In [2]:
import numpy as np
import pandas as pd
from tqdm import tqdm

In [3]:
data = np.load("mnist.npz") # loading dataset

# assign dataset
x_train = data["x_train"] # shape : (60000, 784)
y_train = data["y_train"] # shape : (60000,)

x_test = data["x_test"]
y_test = data["y_test"]

# data normalization and flattening 
x_train = x_train / 255.0
x_train = x_train.reshape(-1, 28*28)

x_test = x_test / 255.0
x_test = x_test.reshape(-1, 28*28)

#one hotting for have 10 classes
y_train_onehot = np.eye(10)[y_train]
y_test_onehot = np.eye(10)[y_test]

In [None]:
def initialization(X, hidden): # function initialisation of wheights of the ANN
	"""
	initialization(X, hidden) -> weights
	
	arg :	- X = features (60000, 784) matrice.
			- hidden = the number of hidden neurons.
	
	output : - wheights = the dict of all the matrices weights (W1, b1...).
	"""
	output=10
	n_input = X.shape[1]

	#first layer
	W1 = np.random.randn(hidden, n_input) * np.sqrt(1. / n_input)
	b1 = np.zeros((1, hidden))

	#second layer
	W2 = np.random.randn(output, hidden) * np.sqrt(1. / hidden)
	b2 = np.zeros((1, output))

	weights = {
		"W1" : W1,
		"b1" : b1,
		"W2" : W2,
		"b2" : b2
	}
	
	return weights

In [None]:
def sigmoid(z):
	return 1 / (1 + np.exp(-z))
def softmax(z):
	exp_z = np.exp(z - np.max(z, axis=1, keepdims=True))
	return exp_z / np.sum(exp_z, axis=1, keepdims=True)

def forward_propagation(X, weights): # forward propagation function
	"""
	forward_propagation(X, weights) -> activations
	
	arg :	- X = features (60000, 784) matrice.
			- wheights = the dict of all the weights (W1, b1...).
	
	output : - activations = the dict of all activations matrices (A1, A2).
	"""
	W1 = weights["W1"]
	b1 = weights["b1"]
	W2 = weights["W2"]
	b2 = weights["b2"]

	#layer 0
	A0 = X # shape : (60000, 784)

	#first layer
	Z1 = A0 @ W1.T + b1 # shape : (60000, 784) @ (784, 10) + (1,10) = (60000, 10)
	A1 = sigmoid(Z1)

	#second layer
	Z2 = A1 @ W2.T + b2   # shape : (60000, 10) @ (10, 10) + (1,10) = (60000, 10)
	A2 = softmax(Z2)

	activations = {
		"A1" : A1,
		"A2" : A2
	}

	return activations

In [None]:
def cross_entropy_loss(activations, Y): # loss function
	"""
	cross_entropy_loss(activations, Y) -> loss

	arg :	- activations = the dict of all activations matrices (A1, A2).
			- Y = labels one hotted of the X features.
	
	output :	- loss = loss of the forward propagation.
	"""
	A = activations["A2"]
	m = Y.shape[0]
	
	# Pour éviter log(0)
	epsilon = 1e-9
	
	loss = -np.sum(Y * np.log(A + epsilon)) / m
	
	return loss

In [None]:
def gradient(X, Y, activations, weights):
	"""

### [Activities]
1. In the MNIST notebook, what value is assigned to epsilon in the loss function?
2. Carry on the MNIST notebook from the point where it stops.
The rows that come next are separate material and have no connection to the MNIST notebook.

### [Available data]
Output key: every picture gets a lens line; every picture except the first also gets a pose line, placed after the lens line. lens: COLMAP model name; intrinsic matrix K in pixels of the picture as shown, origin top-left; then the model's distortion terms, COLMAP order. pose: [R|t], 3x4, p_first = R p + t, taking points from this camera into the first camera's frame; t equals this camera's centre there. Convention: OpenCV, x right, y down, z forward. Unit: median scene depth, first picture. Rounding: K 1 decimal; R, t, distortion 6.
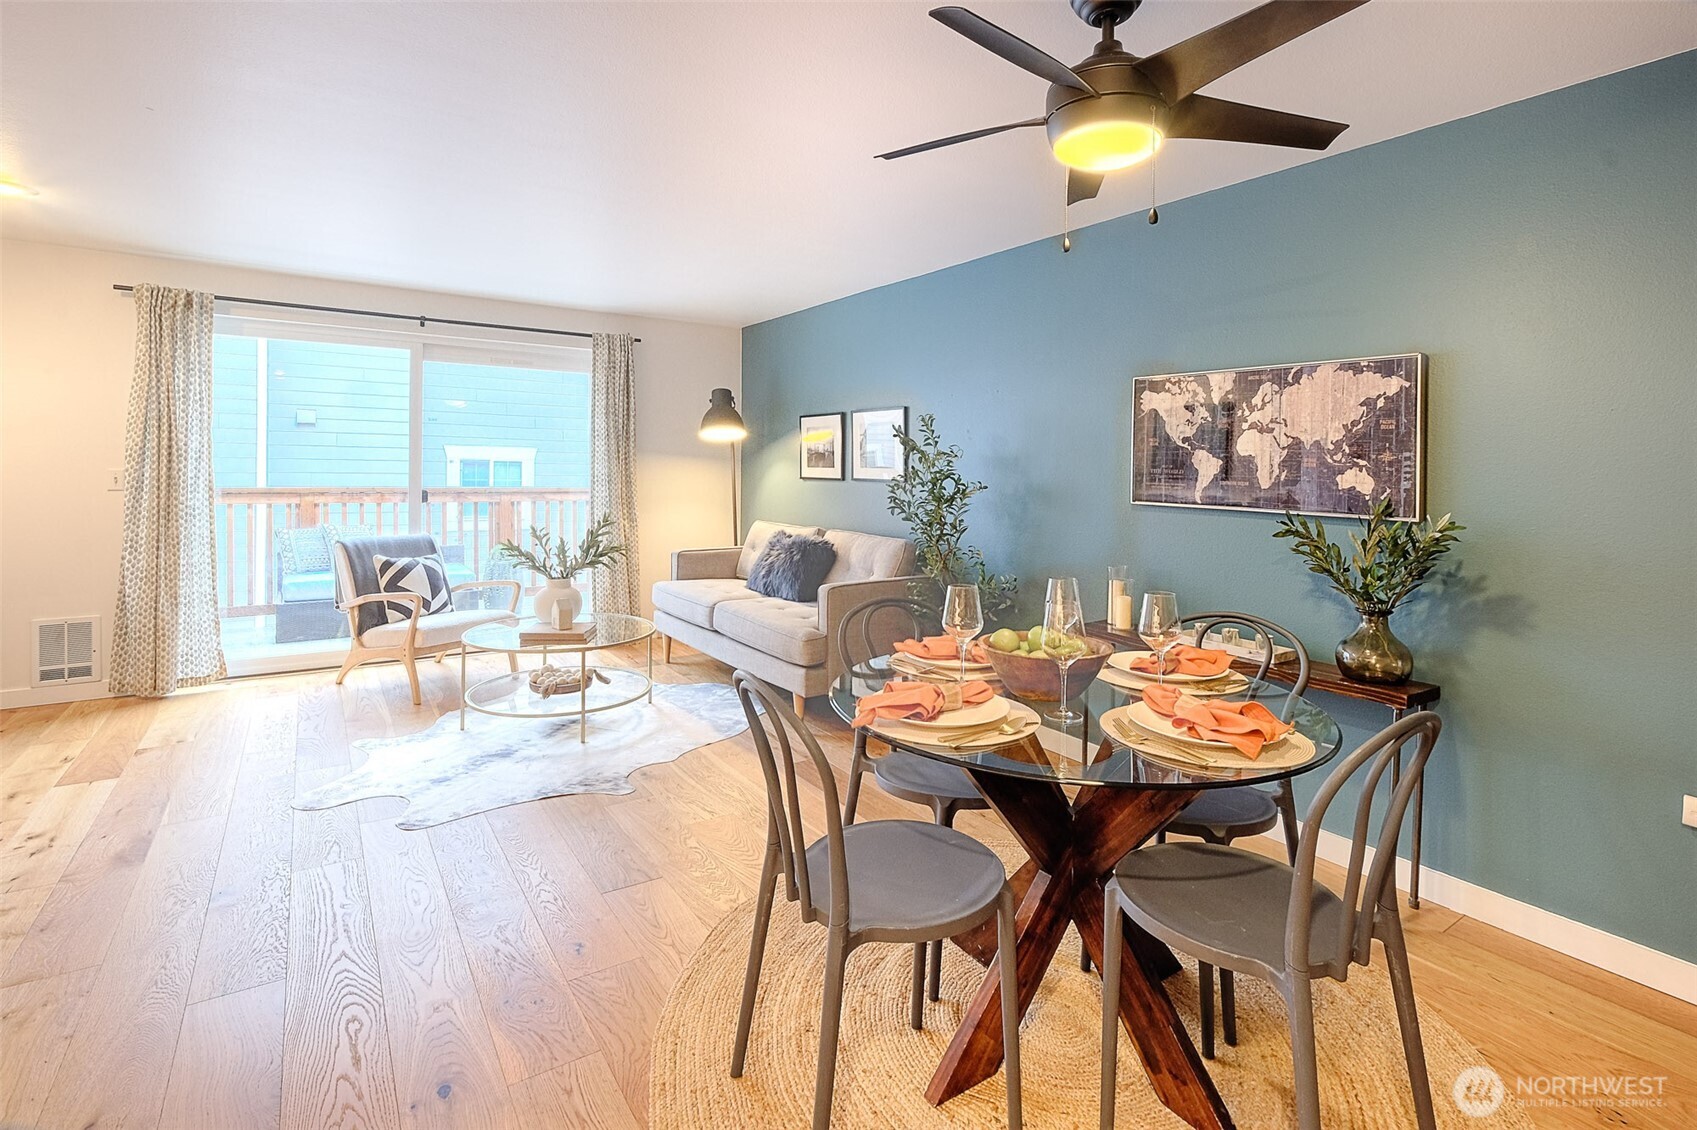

* * *

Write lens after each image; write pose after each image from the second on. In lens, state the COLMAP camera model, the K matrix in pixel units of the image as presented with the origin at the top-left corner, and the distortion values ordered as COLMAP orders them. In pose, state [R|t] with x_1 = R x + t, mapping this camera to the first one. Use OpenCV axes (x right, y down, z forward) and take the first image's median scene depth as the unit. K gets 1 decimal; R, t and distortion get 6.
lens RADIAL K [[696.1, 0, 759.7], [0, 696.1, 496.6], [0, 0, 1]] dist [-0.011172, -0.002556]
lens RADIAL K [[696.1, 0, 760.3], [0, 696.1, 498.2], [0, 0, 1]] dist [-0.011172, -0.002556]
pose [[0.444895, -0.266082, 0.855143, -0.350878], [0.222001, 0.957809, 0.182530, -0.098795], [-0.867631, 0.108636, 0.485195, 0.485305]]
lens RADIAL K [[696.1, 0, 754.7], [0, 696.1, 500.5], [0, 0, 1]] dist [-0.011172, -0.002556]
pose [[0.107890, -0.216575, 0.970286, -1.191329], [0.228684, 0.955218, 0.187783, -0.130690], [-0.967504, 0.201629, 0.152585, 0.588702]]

### [Outputs for the tasks]
1. 1e-9

2.
	gradient(X, Y, activations, weights) -> gradients
	
	arg :	- X = features (60000, 784) matrice.
			- Y = labels one hotted of the X features.
			- activations = the dict of all activations matrices (A1, A2).
			- wheights = the dict of all the weights (W1, b1...).
			
	output :	- gradients = gradients of all parameters (weights), determine the way to go to update parameters.
	"""
	A1 = activations["A1"]
	A2 = activations["A2"]

	W2 = weights["W2"]

	m = X.shape[0]

										# d mean the partial derivative
	dZ2 = (A2 - Y) / m 						 # = (dLoss / dA2) * (dA2 / dZ2) easy derivative, cross entropy then softmax
	dW2 = A1.T @ dZ2						 # = (dLoss / dA2) * (dA2 / dZ2) * (dZ2 / dW2)
	db2 = np.sum(dZ2, axis=0, keepdims=True) # = (dLoss / dA2) * (dA2 / dZ2) * (dZ2 / db2)

	dA1 = dZ2 @ W2 						 # = (dLoss / dA2) * (dA2 / dZ2) * (dZ2 / dA1)
	dZ1 = dA1 * (A1 * (1 - A1)) 			 # = (dLoss / dA2) * (dA2 / dZ2) * (dZ2 / dA1) * (dA1 / dZ1)
	dW1 = X.T @ dZ1 						 # = (dLoss / dA2) * (dA2 / dZ2) * (dZ2 / dA1) * (dA1 / dZ1) * (dZ1 / dW1)
	db1 = np.sum(dZ1, axis=0, keepdims=True) # = (dLoss / dA2) * (dA2 / dZ2) * (dZ2 / dA1) * (dA1 / dZ1) * (dZ1 / db1)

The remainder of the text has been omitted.